Ben tidak terima dengan realita bahwa Tarra merupakan putri dari pengusaha yang menggusur ladang kopi milik orang tuanya. Tidak hanya itu, Ben juga terjebak dalam emosi yang kuat antara dendam dan ketertarikan hatinya pada Tarra. Penonton bisa menebak dengan mudah kerumitan kisah ini.
Dalam situasi tersebut, Jody mengajak Tarra ke Makasar untuk urusan pengembangan usaha Filosofi Kopi. Berkali-kali Tarra mencoba menghubungi Ben tapi tak berhasil. Hingga Jody menceritakan kisah sebenarnya pada Tarra, bahwa Ben punya masalah dengan ayah Tarra. Mereka bercerita di sebuah pendopo kebun kopi di Tanah Toraja, Sulawesi Selatan.

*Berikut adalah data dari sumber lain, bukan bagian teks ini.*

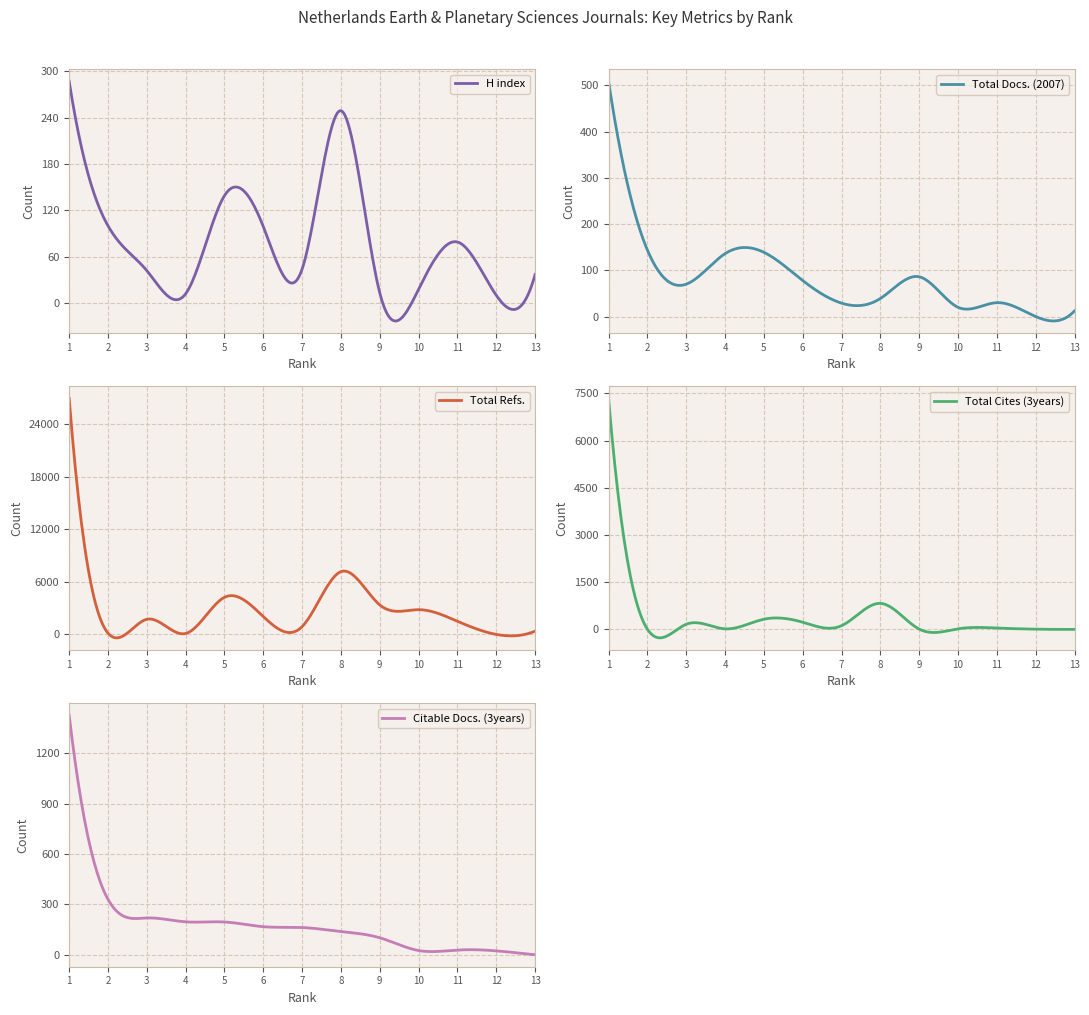

At 11, list the series in order from largest to smallest.

Total Refs., H index, Total Cites (3years), Total Docs. (2007), Citable Docs. (3years)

Beralih dari Tanah Toraja. Di Jakarta, Ben sangat fustrasi dengan persoalan yang dialaminya. Hingga akhirnya, ia berhasil menumpahkan curahan hatinya pada Brie, sosok perempuan yang awalnya tidak disukai oleh Ben. Ia bercerita tentang lahan kopi orang tuanya, alih fungsi lahan dan penggusuran yang dilakukan perusahaan ayah Tarra.
Pada akhirnya, Ben memutuskan untuk meninggalkan Filosofi Kopi. Ben dan Brie yang merajut perasaan satu sama lain pergi ke Lampung untuk mengurus bibit kopi warisan ayah Ben, sementara Jody dan Tarra tetap di Jakarta untuk meneruskan usaha kedai Filosofi Kopi.
   * * * * *
Filosofi Kopi 2 hadir sebagai tayangan audio visual yang dekat dengan keseharian. Menonton film ini bagai meneguk secangkir kopi. Entah rasa apa yang terkecap lidah saat merasakan seruputan kopi tersebut. Namun, sebagai penonton, aku merasa bahwa Filosofi Kopi 2 menjadi tanpa rasa alias hambar.
Sekuel kedua kisah Ben dan Jody masih sama dengan yang pertama. Hanya saja filosofi cerita tidak sekuat dari kisah yang awal. Seolah tak ada benang merah atau tujuan untuk membawa pesan film ini ke mana. Entah tentang persahabatan, percintaan, atau filosofi kopi itu sendiri yang masih menerawang.
Berdasarkan sub judul Filosofi Kopi 2: Ben & Jody memang menyentak untuk fokus terhadap tema utama yang lebih menyentuh sisi pribadi. Mereka terlahir untuk menemukan persepsi kembali agar kedai Filosofi Kopi tidak pernah berhenti menjangkau pecinta kopi itu sendiri.
Lama-kelamaan alur cerita dibalut sedemikian rupa hingga tampak luntur filosofi dari setiap adegan. Sebagai penonton, aku seolah melihat tayangan sinetron yang diputar di bioskop. Gaya bercerita ini pun semakin monoton karena adegan selanjutnya dapat dengan mudah ditebak oleh penonton. Tutur cerita yang berbelit-belit seakan menyajikan kopi tanpa susu atau gula kepada penikmat setia tayangan layar lebar.
Wajar saja ketika cerita tidak bisa fokus bertutur. Kisah lanjutan Filosofi Kopi 2 memang ditulis oleh pemenang kompetisi ide naskah terpilih. Terlihat sensibilitas terhadap esensi cerita pertama begitu beda. Sentuhan cerita pun tak mampu berkontribusi untuk membangun kisah ini dengan ekspetasi tinggi.